We are looking into solutions of storing and searching time-series of data and Elasticsearch comes up as one of the candidates. After reading and thinking of our domain, I have a question regarding to the mapping and type managements.

In short is it better to have multiple types with single data point for each search or single type with all the data points?

an example is,
1>
HostCPU {
name: string; //hostName
value: float; //cpu usage
timestamp: date; //collection time
}

HostMemory{
name: string; //hostName
value: float; //memory usage
timestamp: date; //collection time
}

.....
other types of interests
........

or
2>
Host{
name: string; //hostName
cpuUsage: float;
memoryUsage: float;
...otherDataOfInterest..
timestamp: data
}

With option 1> we would just retrieve CPU or memory data as needed; with option 2> you would always get all data even if user is only interested in one of the data points.

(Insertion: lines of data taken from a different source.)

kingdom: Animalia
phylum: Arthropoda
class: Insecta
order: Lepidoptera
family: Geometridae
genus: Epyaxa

With option 2> the number of documents would be much less and the duplication of data is less, hence less footprints as well but more I/O when not all data is needed. also when multiple data points are needed, one search vs. multiple searches.

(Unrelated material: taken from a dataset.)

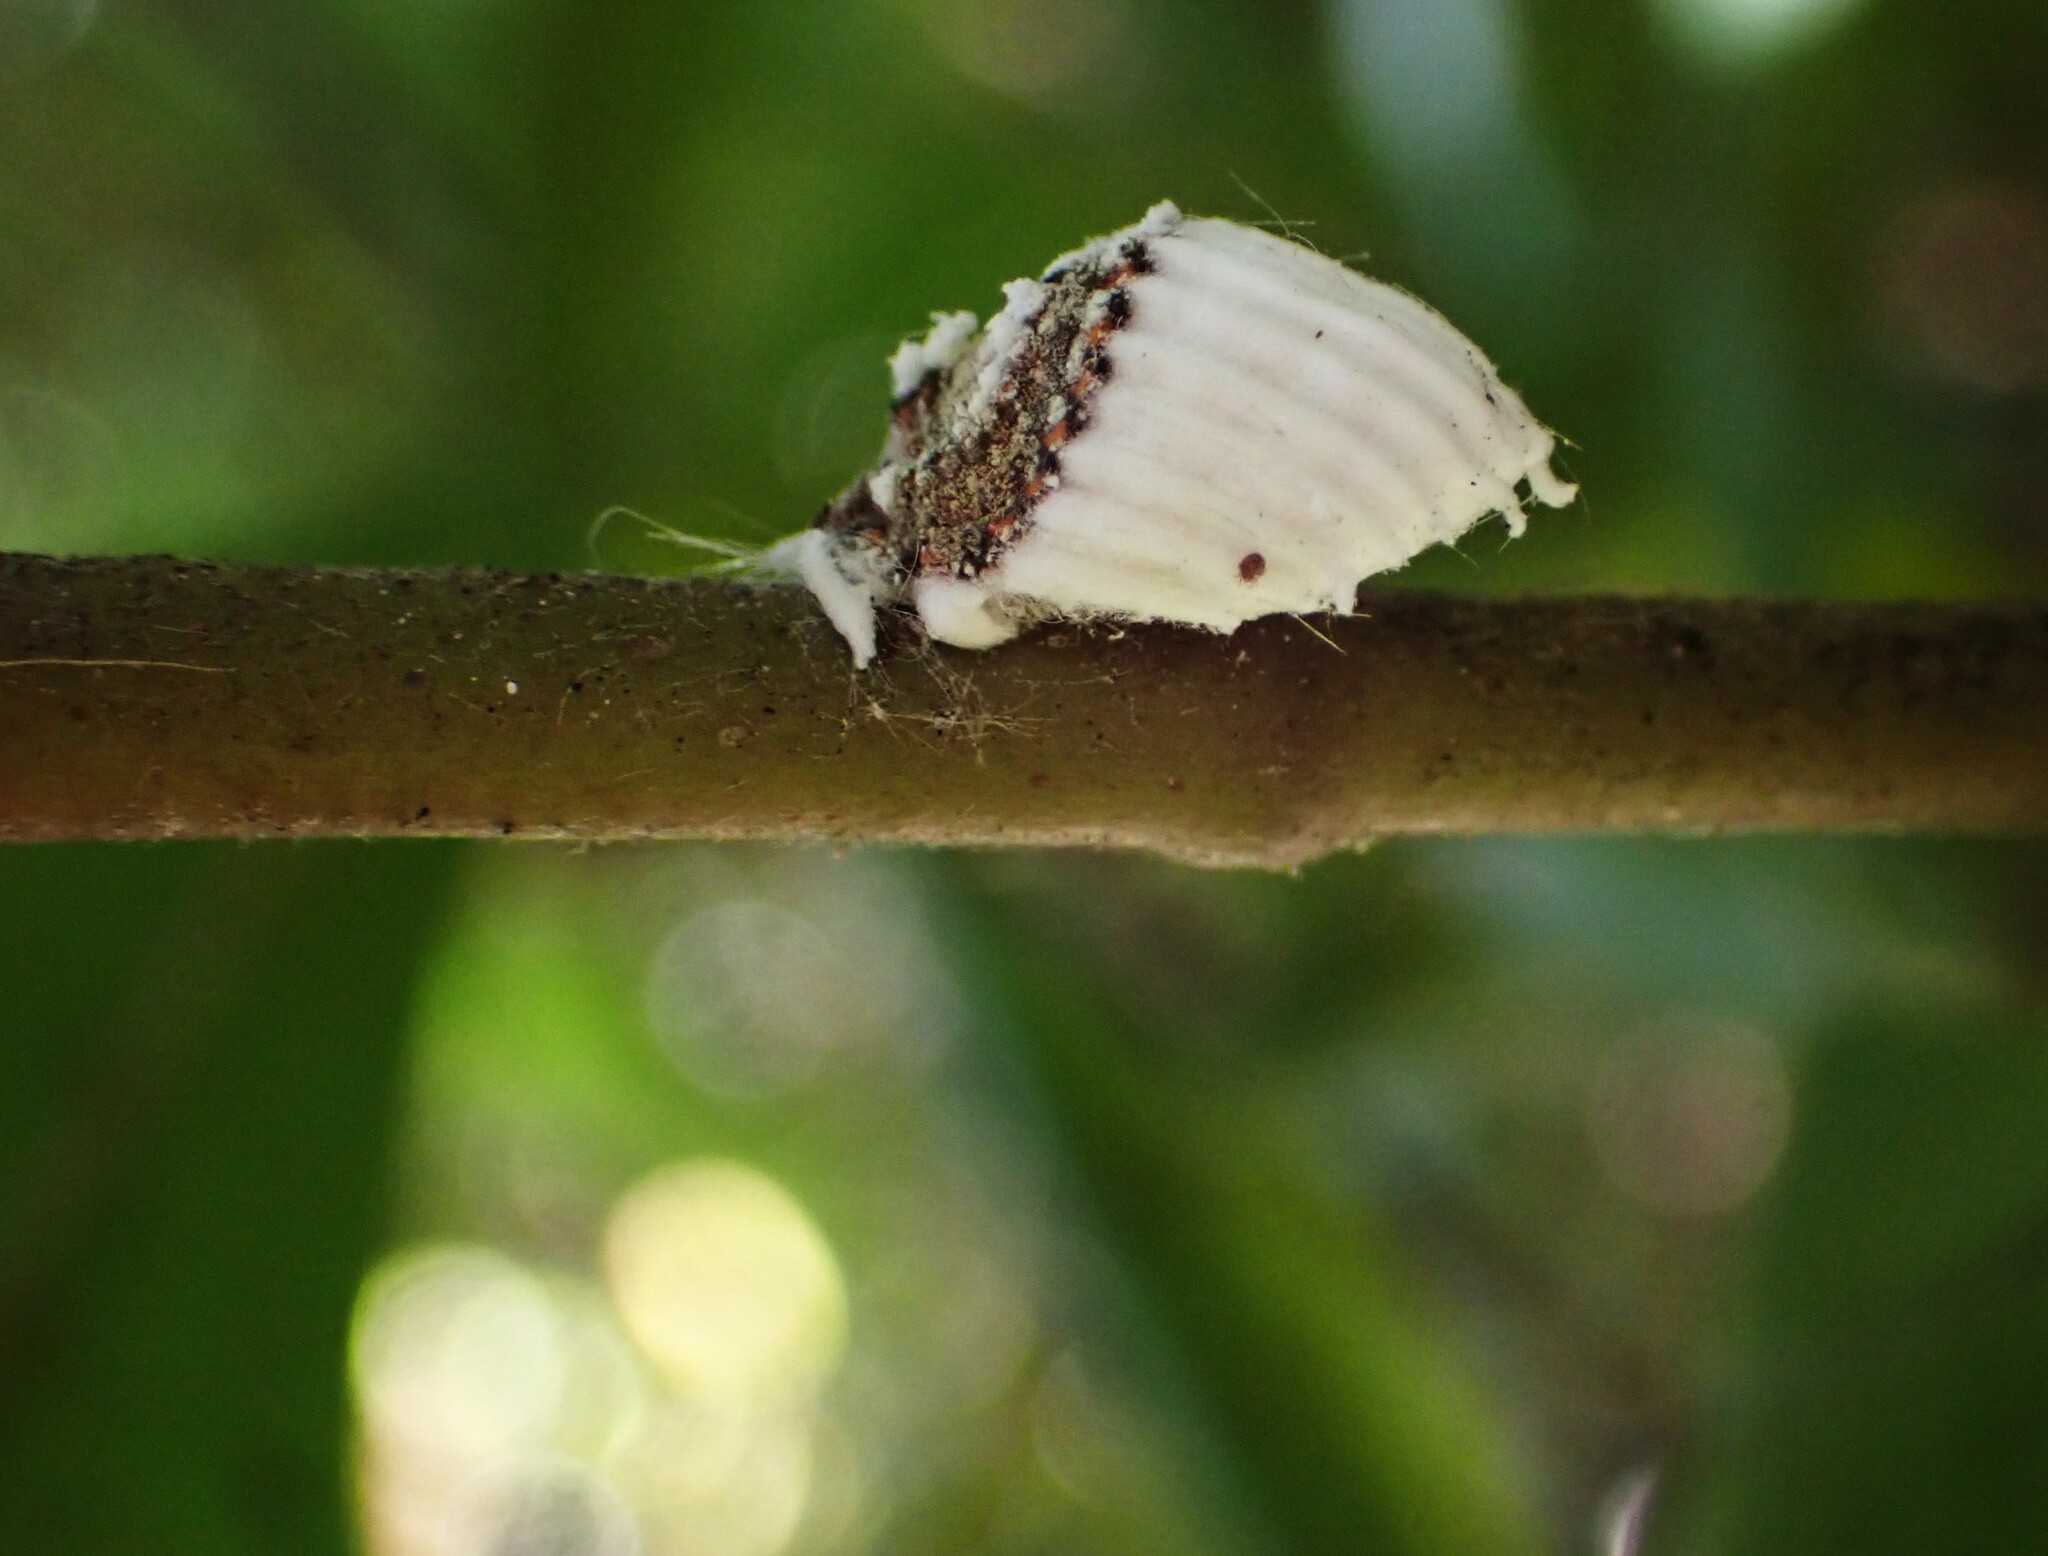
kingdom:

There are thousands of hosts to collect and search data for. For each host we have 20 or so datapoints of interets.

I'd appreciate any feedback and any pointers to some design principles to keep in mind in regards to number of indices, number of types, number of documents and any hard limits on those.

Thanks
Jasmine


(Jason Tedor) #2

Not directly an answer to your question, but the definitive writing on types is Index vs. Type. I hope that it helps you understand how to think about these sorts of issues.


(Mark Walkom) #3

Maybe, compression would help with #1

Basically it's going to be a case of try both and see what works :slight_smile:


#4

Thanks Jason,

We are planning to use one index ( per day) with many types.

We are uncertain with "many" different types, each with fewer data points, so the found documents would only contain the necessary data point; or less types, each with more data points, so the search would return all data and up to the consumer to pick out what data points are needed.


(Mark Walkom) #5

Be careful - https://www.elastic.co/guide/en/elasticsearch/reference/2.2/breaking_20_mapping_changes.html#_conflicting_field_mappings


#6

Thanks Mark, it's very useful to be aware of the pitfalls.

My main concern of the multiple types vs. single type catching all is about storage and performance. From what you said previously, both are reasonable approaches pending on usage and can only find out by prototype and benchmarking.. On paper (in theory) it's not black or white with either option 1 or 2 from the expert's point of view.


(system) #7